Forgotten New York

FROM AN L TRAIN WINDOW

When you were a child did you ever get excited when you were riding a train and suddenly, the car was awash in sunshine when the train emerged from the tunnel and vaulted onto an el structure? My ex-line, the R train from Bay Ridge to Queens, hasn’t done that since 1987 when the R was rerouted to 71st/Continental (from its old terminal, Astoria), and it now plies its entire route in tunnels.  On the other foot, my line since 1992, the #7, spends almost its entire run on els, with only 5 westernmost stations, and one easternmost, in a tunnel. I still rush for the window when a train comes out of a tunnel like Pavlov’s dog started salivating when the dinnerbell rang. (I also salivate when a dinnerbell rings, but that’s another blog).

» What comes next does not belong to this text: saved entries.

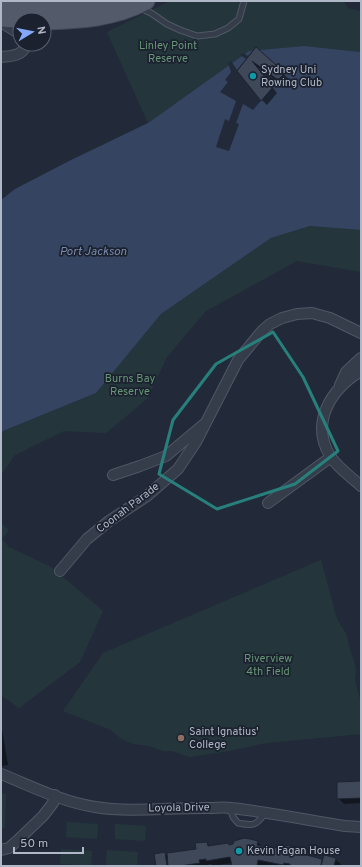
<svg xmlns="http://www.w3.org/2000/svg" width="362" height="867" font-family="Overpass,sans-serif">
  <rect width="100%" height="100%" fill="#222a3a"/>
  <g fill="#24363b">
    <polygon points="170,1 343,1 348,8 361,11 361,52 304,46 249,51 148,123 107,32"/>
    <polygon points="310,226 361,230 361,272 297,261 206,311 167,357 147,399 106,433 64,431 15,455 1,475 1,434 3,431 96,393 161,314 271,238"/>
    <polygon points="1,523 9,530 2,539 9,547 51,567 103,611 80,662 19,708 1,695"/>
    <polygon points="321,560 337,619 346,634 356,669 355,680 361,703 361,734 266,743 229,751 190,757 172,751 163,751 149,746 134,744 126,741 119,737 111,730 63,711 103,653"/>
    <polygon points="1,793 6,794 5,828 1,828"/>
    <polygon points="67,822 98,824 97,839 66,837"/>
    <polygon points="115,824 146,826 145,841 115,839"/>
    <polygon points="61,849 92,851 91,866 60,864"/>
    <polygon points="107,850 138,852 137,866 106,865"/>
  </g>
  <polygon fill="#354461" points="304,46 361,52 361,230 310,226 271,238 161,314 96,393 3,431 1,434 1,200 15,189 71,160 148,123 249,51"/>
  <polygon fill="#222a3a" points="255,48 257,48 285,73 253,110 243,104 236,123 239,124 229,151 216,147 225,119 229,121 236,101 220,92 228,82 225,80 231,72 228,63 231,61 237,70 246,59 240,55 243,53 248,56"/>
  <g fill="#0007">
    <polygon points="256,49 289,79 284,85 255,65 277,93 267,105 262,100 238,71"/>
    <polygon points="1,723 8,765 1,766"/>
    <polygon points="361,782 361,803 344,804 338,798"/>
    <polygon points="257,842 262,846 285,850 295,848 301,854 301,855 324,860 335,859 341,864 341,866 269,866 263,865 263,866 233,866 232,863 213,866 211,864 204,866 157,866 165,853 168,857 197,850 207,843 211,847 229,845"/>
  </g>
  <g fill="#3e4859" stroke="#1d2331">
    <polygon points="256,47 285,73 278,80 252,61 273,87 261,101 237,71"/>
    <polygon points="361,781 361,798 337,799 337,782"/>
    <polygon points="244,838 250,839 258,841 257,845 284,849 285,845 296,847 295,852 322,859 321,866 290,866 290,864 284,863 283,865 258,860 257,866 232,866 230,857 206,861 206,859 199,860 200,863 180,866 168,866 167,853 196,849 195,843 207,842 208,846 228,843 229,845 233,844 234,841"/>
    <polygon points="165,852 167,866 156,866 154,854"/>
    <polygon points="324,855 336,858 334,866 321,866"/>
  </g>
  <g fill="none" stroke-linecap="round" stroke-linejoin="round">
    <defs>
      <g id="lane">
        <polyline points="140,8 151,13 167,24 180,30 197,36 215,34 228,28 239,19 244,1"/>
        <path d="M230,808L233,817L238,823C253,826 256,826 265,813"/>
      </g>
      <g id="street">
        <polyline points="1,22 20,34"/>
        <path d="M1,57C13,56 22,56 27,44"/>
        <path d="M361,371C331,389 310,422 330,456C337,467 351,477 361,486"/>
        <polyline points="340,385 346,372 361,358"/>
        <polyline points="113,475 140,466 166,456 203,425"/>
        <polyline points="268,503 331,457"/>
        <polyline points="60,571 87,539 109,521 147,496 178,469 196,442 238,360 262,331 270,324 282,318 297,314 312,313 330,318 361,333"/>
        <path d="M1,774C31,786 62,802 95,807C132,813 172,807 210,808C217,808 224,807 231,808C269,812 307,820 345,826L361,827"/>
        <polyline points="1,850 9,848 18,840 43,816 53,803 55,795"/>
      </g>
      <g id="primary">
        <path d="M1,3C39,6 78,11 115,1"/>
        <polyline points="1,18 30,20"/>
        <path d="M44,21C79,20 115,18 146,1"/>
      </g>
    </defs>
    <use href="#lane" stroke="#505765" stroke-width="7"/>
    <use href="#street" stroke="#505765" stroke-width="12"/>
    <use href="#primary" stroke="#3f4553" stroke-width="19"/>
    <use href="#lane" stroke="#353c4a" stroke-width="5"/>
    <use href="#street" stroke="#353c4a" stroke-width="10"/>
    <use href="#primary" stroke="#535b6a" stroke-width="17"/>
  </g>
  <path fill="none" stroke="#27807b" stroke-width="3" stroke-linejoin="round" d="M273,332L303,377L338,451L295,484L217,509L159,474L173,420L216,364Z"/>
  <g fill="#0f9aa8" stroke="#1b212f" stroke-width="1.5">
    <circle cx="253" cy="76" r="4"/>
    <circle cx="239" cy="851" r="4"/>
  </g>
  <circle fill="#8d6e63" stroke="#1b212f" stroke-width="1.5" cx="181" cy="738" r="4"/>
  <g text-anchor="middle" dominant-baseline="central" stroke-width="3.5" stroke-linejoin="round" paint-order="stroke">
    <g font-size="11" fill="#679776" stroke="#1b212f">
      <text x="168" y="46">Linley Point<tspan x="168" dy="13">Reserve</tspan></text>
      <text x="130" y="379">Burns Bay<tspan x="130" dy="13">Reserve</tspan></text>
      <text x="268" y="659">Riverview<tspan x="268" dy="13">4th Field</tspan></text>
    </g>
    <g font-size="11" fill="#b0b7c6" stroke="#1b212f" text-anchor="start">
      <text x="261" y="70">Sydney Uni<tspan x="261" dy="13">Rowing Club</tspan></text>
      <text x="189" y="732">Saint Ignatius'<tspan x="189" dy="13">College</tspan></text>
      <text x="247" y="851">Kevin Fagan House</text>
    </g>
    <g font-size="11" fill="#b0b7c6" stroke="#1b212f">
      <text transform="translate(128 508) rotate(-37)">Coonah Parade</text>
      <text transform="translate(179 808) rotate(-1)">Loyola Drive</text>
    </g>
    <g font-size="12" font-style="italic" fill="#788bae" stroke="#1b212f">
      <text x="93" y="252">Port Jackson</text>
    </g>
  </g>
  <rect width="362" height="867" fill="none" stroke="#b0b7c6" stroke-width="4"/>
  <g transform="translate(32 32) rotate(80)"><circle r="19" fill="#1b212f" stroke="#575d6b"/>
  <path d="M0-3L7 15L0 10L-7 15Z" fill="#84a8f7"/>
  <text y="-6" font-size="11" font-weight="bold" text-anchor="middle" fill="#b0b7c6">N</text>
  </g>
  <path d="M14 847v6h69v-6" fill="none" stroke="#b0b7c6" stroke-width="2"/>
  <text x="20" y="847" font-size="12" fill="#b0b7c6" stroke="#1b212f" stroke-width="3" paint-order="stroke">50 m</text>
</svg>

Recently, on my way to Canarsie for a lengthy walk in eastern Brooklyn, I stood by the doors and aimed my Panasonic Lumix out the window at the passing scenery. The Canarsie El has a lineage dating to the 1860s as a steam railroad line. When over a dozen subways and els were built as part of the IRT/BMT Dual Contract initiative in the 1910s, the Canarsie was put on an el to do away with grade crossings, and all but one, at East 105th Street, was eliminated — that one was not eradicated till the almost ludicrous late date of 1973 — just a year before your teenage webmaster began to explore Brooklyn on a bicycle.

The Broadway Junction is an elevated mass of metal where Broadway and Fulton Street come together. Brooklyn’s Broadway el (J train) and the elevated Canarsie Line (L train) can connect here, though revenue trains haven’t done so since the 1960s. The Fulton Street el also intersected these two lines running east to west until the 1950s. Today, passengers can transfer between those two lines, as well as the underground Fulton Street IND line, or the A train.

Further south, the L el parallels (say that fast) the old Bay Ridge branch of the Long Island Rail Road, now run by the NY and Atlantic RR. The LIRR ran passenger service here until 1924, and you can see what remains of the East New York station of that branch just inside the tunnel portals here. Way in the background you can see the brick arches that bring the LIRR Brooklyn Branch briefly to the surface here.

In 2010, I was granted an up close and personal glimpse of the Bay Ridge branch.

Passing Pitkin Avenue and a number of concrete plants, manufacturing and warehousing that are alongside the Bay Ridge Branch. The projects loom in the background.

The Canarsie Line is often shuttered on weekends on one stretch or the other. A lot of the work in recent years has been involved in modernizing the platforms and windscreens, which well into the 2000s were the most primitive in the system. This is a new art installation at Sutter Avenue by artist Takayo Noda is called The Habitat for the Yellow Bird.

The el roars over Linden Boulevard, and the boulevard roars under the el. In the 1920s, Linden Boulevard was constructed as an extension of Kings Highway (which itself had been expanded from a country lane) for auto traffic, which was starting to come into its own. Linden Boulevard, which eventually gets traffic onto Conduit Boulevard/ Belt Parkway, was formerly called Vienna Avenue.

The Canarsie Line terminal at Rockaway Parkway was formerly also a trolley terminal, and several archaisms and anachronisms associated with the trolleys can still be seen scattered about, like this pole that once held overhead power lines for the cars. On it is mounted a second relic, a 1960-era Westinghouse Silverliner lamp. Fairly frequently found in the 5 boroughs when I beagn FNY in 1998, they have become increasingly rare. Just north of the border, there’s a flock of them in Yonkers.